**What is expected:** The required lines are those that contain "รางว"; pull them out of the data and copy them.

**Raw data:**
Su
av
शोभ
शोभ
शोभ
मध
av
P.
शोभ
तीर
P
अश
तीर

* * *

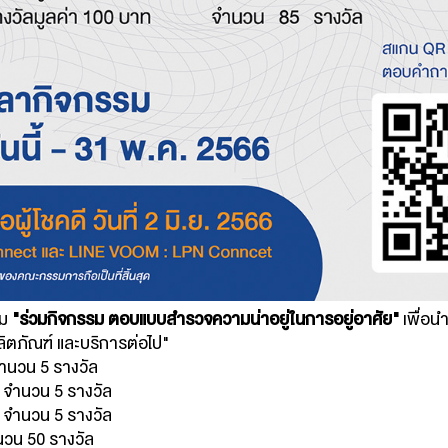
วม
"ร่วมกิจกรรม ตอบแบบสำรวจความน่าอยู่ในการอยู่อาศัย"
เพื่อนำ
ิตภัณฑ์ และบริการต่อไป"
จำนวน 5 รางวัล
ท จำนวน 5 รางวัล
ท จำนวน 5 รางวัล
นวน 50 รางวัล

---

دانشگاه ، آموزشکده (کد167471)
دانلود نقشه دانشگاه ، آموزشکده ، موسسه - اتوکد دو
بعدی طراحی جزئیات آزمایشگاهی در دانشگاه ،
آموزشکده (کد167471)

**Result of this exercise:**
จำนวน 5 รางวัล
ท จำนวน 5 รางวัล
ท จำนวน 5 รางวัล
นวน 50 รางวัล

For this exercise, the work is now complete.